**Supplied material**
************

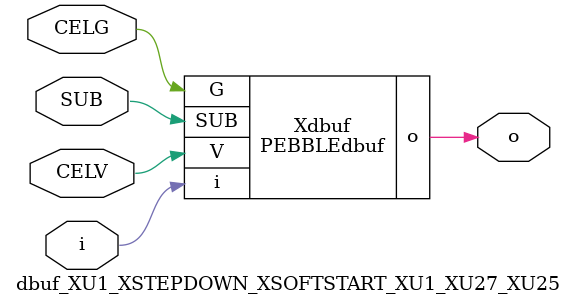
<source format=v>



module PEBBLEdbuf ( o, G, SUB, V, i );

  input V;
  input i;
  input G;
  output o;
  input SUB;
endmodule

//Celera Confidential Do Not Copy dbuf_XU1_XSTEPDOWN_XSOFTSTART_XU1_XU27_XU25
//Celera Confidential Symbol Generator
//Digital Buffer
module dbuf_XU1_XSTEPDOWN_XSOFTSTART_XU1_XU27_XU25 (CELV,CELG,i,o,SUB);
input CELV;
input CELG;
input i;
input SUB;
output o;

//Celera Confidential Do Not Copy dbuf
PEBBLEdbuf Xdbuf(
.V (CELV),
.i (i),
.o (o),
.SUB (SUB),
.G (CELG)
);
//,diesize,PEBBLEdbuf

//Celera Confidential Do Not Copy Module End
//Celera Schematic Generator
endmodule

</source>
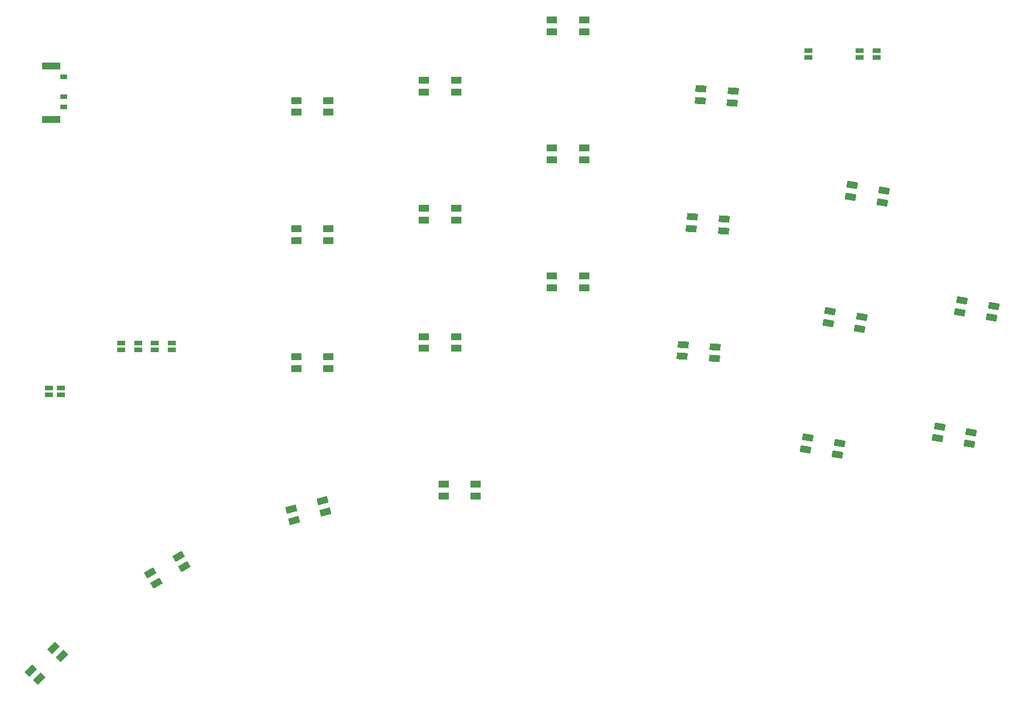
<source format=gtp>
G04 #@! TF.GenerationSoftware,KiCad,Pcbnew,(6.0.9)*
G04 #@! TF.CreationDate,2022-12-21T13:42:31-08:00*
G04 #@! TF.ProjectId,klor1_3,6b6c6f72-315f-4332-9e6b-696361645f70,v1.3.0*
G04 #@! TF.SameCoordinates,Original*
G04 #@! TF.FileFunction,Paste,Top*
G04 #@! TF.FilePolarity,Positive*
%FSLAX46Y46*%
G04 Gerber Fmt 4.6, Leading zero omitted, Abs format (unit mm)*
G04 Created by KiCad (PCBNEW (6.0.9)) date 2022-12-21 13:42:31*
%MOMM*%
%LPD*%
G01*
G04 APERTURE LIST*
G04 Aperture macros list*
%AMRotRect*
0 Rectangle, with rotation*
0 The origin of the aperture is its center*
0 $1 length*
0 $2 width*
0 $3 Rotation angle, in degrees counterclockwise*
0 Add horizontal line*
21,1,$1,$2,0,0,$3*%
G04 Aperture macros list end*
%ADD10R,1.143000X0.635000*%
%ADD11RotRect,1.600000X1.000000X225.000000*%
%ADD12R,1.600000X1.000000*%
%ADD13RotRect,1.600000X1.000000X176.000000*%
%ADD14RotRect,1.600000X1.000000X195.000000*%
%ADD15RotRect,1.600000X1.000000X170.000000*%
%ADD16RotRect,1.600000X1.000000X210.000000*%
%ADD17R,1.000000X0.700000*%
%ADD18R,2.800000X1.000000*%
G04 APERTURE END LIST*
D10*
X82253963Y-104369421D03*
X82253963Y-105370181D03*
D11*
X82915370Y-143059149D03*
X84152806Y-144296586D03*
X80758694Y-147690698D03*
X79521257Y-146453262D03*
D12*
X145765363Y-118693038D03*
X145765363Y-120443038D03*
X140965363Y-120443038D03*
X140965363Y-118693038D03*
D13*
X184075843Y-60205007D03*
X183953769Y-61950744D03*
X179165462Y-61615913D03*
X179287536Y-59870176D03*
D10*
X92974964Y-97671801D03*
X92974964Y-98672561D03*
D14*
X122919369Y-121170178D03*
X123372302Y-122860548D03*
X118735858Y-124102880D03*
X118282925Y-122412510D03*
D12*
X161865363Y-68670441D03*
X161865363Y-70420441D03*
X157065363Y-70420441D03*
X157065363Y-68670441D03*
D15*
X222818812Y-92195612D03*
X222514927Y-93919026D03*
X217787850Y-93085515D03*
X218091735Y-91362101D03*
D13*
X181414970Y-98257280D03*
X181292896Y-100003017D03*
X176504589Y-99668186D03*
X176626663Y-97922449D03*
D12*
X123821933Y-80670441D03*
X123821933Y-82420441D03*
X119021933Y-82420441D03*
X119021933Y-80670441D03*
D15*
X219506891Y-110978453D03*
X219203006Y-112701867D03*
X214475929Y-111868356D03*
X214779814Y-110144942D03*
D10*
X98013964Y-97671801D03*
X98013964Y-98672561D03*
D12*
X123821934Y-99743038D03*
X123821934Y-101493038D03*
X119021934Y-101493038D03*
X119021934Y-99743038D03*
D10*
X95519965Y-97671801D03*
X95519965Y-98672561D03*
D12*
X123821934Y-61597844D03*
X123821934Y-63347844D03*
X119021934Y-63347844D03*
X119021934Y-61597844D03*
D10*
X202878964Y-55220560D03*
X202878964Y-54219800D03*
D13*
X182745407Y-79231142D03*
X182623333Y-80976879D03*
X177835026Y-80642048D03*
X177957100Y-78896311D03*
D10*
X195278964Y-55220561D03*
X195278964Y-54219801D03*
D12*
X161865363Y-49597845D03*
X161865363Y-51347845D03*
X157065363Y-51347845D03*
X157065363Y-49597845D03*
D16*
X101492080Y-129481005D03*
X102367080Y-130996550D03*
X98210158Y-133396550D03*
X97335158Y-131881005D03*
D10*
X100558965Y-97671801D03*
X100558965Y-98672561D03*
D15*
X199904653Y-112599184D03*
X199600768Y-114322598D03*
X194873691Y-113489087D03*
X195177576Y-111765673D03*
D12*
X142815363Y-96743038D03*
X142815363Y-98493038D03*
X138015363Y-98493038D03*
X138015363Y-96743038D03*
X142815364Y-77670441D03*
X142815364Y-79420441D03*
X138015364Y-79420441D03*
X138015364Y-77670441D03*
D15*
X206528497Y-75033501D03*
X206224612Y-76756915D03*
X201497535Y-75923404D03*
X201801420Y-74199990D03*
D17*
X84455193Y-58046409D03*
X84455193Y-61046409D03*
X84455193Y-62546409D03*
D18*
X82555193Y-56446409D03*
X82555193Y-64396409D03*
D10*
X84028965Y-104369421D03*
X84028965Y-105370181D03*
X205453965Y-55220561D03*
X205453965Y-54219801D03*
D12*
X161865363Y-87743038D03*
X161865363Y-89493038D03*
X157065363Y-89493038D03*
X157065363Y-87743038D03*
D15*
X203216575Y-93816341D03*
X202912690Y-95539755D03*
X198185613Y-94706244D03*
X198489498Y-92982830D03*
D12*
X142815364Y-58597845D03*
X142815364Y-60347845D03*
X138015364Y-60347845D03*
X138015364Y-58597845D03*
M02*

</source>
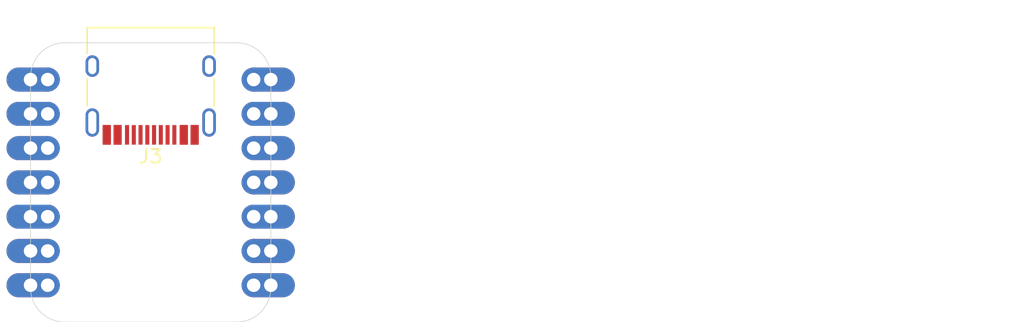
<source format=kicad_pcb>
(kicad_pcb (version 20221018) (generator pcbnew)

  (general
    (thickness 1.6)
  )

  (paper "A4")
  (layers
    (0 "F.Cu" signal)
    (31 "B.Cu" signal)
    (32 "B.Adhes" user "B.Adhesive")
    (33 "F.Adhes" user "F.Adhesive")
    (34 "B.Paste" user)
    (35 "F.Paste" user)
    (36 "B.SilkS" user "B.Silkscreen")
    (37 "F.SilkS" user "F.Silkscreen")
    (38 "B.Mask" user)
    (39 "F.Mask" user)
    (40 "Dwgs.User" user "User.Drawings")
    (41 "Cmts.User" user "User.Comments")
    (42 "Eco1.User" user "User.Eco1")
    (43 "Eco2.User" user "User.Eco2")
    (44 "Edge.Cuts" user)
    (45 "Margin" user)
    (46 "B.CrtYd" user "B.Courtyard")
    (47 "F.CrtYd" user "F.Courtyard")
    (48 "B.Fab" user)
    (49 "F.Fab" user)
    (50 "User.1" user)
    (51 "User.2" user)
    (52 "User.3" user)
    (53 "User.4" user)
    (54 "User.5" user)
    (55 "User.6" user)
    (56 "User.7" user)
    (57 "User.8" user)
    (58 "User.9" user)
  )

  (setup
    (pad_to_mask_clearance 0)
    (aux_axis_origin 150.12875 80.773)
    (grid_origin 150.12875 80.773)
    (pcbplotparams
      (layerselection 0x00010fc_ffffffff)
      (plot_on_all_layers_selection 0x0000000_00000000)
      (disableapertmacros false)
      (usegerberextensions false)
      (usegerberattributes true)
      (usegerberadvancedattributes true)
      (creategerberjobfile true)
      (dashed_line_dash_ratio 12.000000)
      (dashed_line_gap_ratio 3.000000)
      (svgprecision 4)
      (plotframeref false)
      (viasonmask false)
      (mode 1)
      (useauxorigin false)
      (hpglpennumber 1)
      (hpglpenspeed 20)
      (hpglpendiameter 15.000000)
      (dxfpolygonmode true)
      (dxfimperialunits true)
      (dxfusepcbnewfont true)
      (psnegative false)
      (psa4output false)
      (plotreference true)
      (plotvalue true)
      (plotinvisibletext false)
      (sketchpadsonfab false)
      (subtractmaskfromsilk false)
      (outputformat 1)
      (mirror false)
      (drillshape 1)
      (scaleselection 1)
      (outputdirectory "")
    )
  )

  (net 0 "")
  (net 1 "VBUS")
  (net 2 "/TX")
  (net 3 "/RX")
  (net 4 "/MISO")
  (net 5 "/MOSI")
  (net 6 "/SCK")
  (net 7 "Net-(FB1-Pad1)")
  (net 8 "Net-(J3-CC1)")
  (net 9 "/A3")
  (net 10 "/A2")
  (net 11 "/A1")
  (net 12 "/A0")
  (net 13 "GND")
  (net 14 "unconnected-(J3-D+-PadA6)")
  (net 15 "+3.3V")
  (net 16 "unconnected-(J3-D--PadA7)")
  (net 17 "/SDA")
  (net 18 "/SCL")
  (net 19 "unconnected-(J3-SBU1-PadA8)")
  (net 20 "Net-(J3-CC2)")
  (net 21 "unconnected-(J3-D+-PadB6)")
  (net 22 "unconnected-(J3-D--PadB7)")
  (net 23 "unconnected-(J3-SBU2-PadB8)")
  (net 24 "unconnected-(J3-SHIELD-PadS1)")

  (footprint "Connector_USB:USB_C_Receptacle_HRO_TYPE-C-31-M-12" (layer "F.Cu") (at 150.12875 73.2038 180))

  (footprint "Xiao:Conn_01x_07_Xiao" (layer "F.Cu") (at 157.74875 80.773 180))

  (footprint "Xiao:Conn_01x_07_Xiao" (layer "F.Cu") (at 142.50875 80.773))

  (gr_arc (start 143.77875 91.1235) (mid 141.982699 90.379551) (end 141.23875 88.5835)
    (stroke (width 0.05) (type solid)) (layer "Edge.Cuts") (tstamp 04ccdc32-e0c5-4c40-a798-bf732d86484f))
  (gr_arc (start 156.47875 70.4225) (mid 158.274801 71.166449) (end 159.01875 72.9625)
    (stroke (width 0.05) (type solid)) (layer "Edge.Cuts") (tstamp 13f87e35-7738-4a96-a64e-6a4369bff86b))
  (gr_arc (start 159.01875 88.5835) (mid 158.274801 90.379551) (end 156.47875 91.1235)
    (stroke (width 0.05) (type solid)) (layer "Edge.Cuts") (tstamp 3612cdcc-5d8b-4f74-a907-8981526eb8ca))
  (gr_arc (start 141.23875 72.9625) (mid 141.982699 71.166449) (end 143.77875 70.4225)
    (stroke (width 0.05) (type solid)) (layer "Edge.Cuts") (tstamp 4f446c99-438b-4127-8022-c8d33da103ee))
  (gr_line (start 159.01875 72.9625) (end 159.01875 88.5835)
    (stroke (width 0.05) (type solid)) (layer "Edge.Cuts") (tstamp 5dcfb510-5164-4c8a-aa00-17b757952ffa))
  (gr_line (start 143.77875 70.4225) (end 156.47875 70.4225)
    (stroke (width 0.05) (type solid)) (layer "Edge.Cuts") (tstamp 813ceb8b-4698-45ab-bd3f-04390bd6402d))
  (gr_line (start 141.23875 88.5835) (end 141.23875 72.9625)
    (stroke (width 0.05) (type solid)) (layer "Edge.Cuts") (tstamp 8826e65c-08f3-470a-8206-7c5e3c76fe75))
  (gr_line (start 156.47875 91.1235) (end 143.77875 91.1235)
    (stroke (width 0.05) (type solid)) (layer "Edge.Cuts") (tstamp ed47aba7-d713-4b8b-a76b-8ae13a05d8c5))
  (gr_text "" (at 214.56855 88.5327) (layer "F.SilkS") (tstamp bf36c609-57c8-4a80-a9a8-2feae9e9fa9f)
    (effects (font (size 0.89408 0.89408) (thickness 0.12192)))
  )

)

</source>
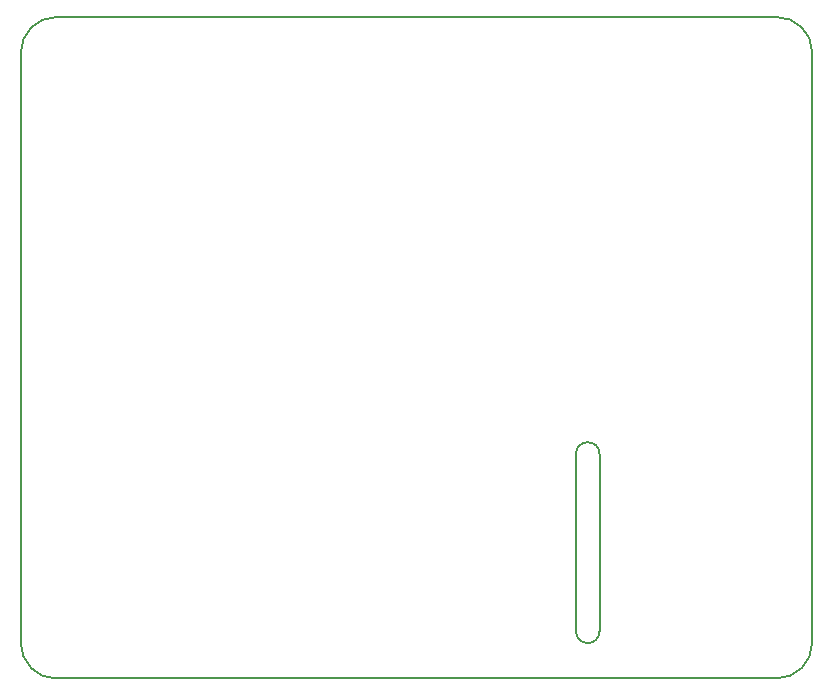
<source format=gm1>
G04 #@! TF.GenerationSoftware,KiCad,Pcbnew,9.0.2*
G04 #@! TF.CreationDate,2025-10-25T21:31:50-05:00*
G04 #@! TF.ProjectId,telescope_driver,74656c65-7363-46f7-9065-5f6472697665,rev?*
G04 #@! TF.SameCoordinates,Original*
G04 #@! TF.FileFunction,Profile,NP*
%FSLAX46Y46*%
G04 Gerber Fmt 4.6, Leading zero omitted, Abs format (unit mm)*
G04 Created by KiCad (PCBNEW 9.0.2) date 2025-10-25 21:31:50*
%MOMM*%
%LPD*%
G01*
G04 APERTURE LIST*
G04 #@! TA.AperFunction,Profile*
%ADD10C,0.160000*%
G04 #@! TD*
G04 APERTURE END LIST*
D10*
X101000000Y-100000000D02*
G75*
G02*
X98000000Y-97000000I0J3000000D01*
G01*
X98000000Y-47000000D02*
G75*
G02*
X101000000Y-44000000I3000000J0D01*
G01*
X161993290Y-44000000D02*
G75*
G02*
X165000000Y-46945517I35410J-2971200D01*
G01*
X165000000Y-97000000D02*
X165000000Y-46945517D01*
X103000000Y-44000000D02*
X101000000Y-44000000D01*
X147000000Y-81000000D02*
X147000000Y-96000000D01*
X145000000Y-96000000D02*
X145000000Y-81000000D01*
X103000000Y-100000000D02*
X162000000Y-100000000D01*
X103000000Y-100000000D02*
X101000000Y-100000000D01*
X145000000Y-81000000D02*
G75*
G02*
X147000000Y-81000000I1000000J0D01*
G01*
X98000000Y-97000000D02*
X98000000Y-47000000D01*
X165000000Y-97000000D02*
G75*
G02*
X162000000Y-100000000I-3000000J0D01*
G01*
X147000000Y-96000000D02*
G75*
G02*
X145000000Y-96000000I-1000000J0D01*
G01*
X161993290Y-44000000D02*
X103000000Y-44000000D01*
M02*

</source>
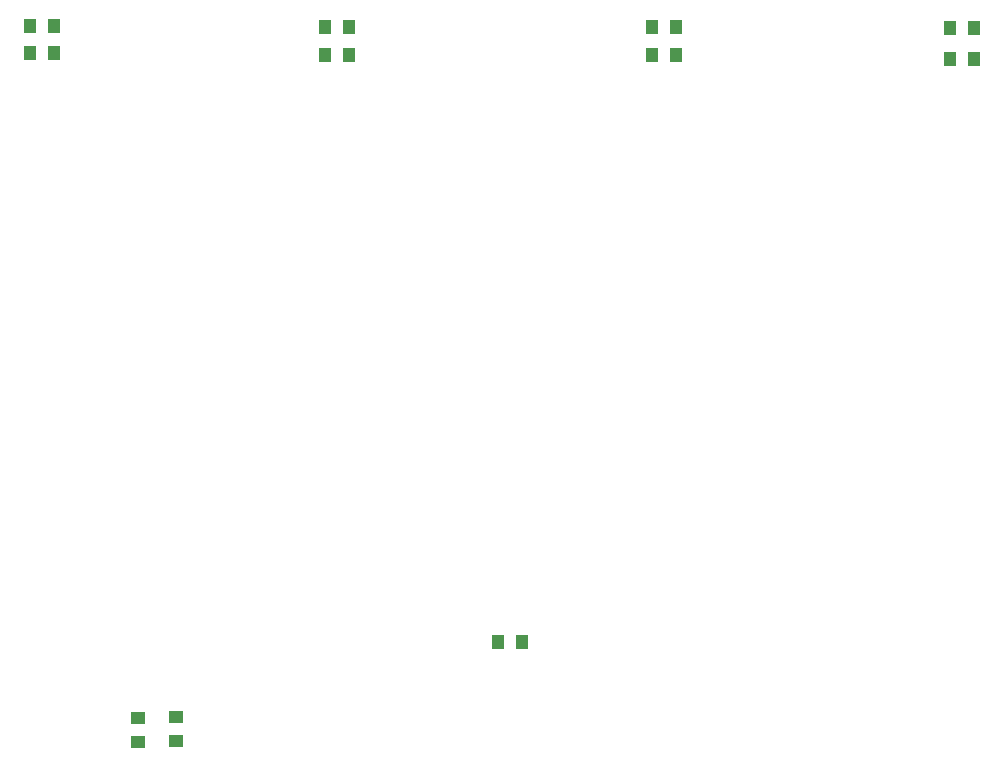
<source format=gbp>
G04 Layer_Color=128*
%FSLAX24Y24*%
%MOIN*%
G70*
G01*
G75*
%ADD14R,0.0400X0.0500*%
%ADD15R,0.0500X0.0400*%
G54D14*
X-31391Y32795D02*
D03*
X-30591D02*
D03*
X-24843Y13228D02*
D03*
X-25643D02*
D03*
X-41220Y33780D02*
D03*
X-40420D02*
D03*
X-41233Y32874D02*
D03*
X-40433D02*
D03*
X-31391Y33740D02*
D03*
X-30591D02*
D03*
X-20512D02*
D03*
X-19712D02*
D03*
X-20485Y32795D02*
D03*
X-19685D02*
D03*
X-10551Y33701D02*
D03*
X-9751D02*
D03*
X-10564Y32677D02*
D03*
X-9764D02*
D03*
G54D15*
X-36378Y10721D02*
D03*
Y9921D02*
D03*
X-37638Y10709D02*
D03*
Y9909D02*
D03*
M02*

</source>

************

**Work order**
Take the line containing "X98000000Y-47000000D01*" and every line after it up to the end of the data, and write them out exactly, without the pictures.

**Worked solution**
X98000000Y-47000000D01*
X165000000Y-97000000D02*
G75*
G02*
X162000000Y-100000000I-3000000J0D01*
G01*
X147000000Y-96000000D02*
G75*
G02*
X145000000Y-96000000I-1000000J0D01*
G01*
X161993290Y-44000000D02*
X103000000Y-44000000D01*
M02*

</source>
<source format=gbp>
G04 Layer_Color=128*
%FSLAX24Y24*%
%MOIN*%
G70*
G01*
G75*
%ADD14R,0.0400X0.0500*%
%ADD15R,0.0500X0.0400*%
G54D14*
X-31391Y32795D02*
D03*
X-30591D02*
D03*
X-24843Y13228D02*
D03*
X-25643D02*
D03*
X-41220Y33780D02*
D03*
X-40420D02*
D03*
X-41233Y32874D02*
D03*
X-40433D02*
D03*
X-31391Y33740D02*
D03*
X-30591D02*
D03*
X-20512D02*
D03*
X-19712D02*
D03*
X-20485Y32795D02*
D03*
X-19685D02*
D03*
X-10551Y33701D02*
D03*
X-9751D02*
D03*
X-10564Y32677D02*
D03*
X-9764D02*
D03*
G54D15*
X-36378Y10721D02*
D03*
Y9921D02*
D03*
X-37638Y10709D02*
D03*
Y9909D02*
D03*
M02*

</source>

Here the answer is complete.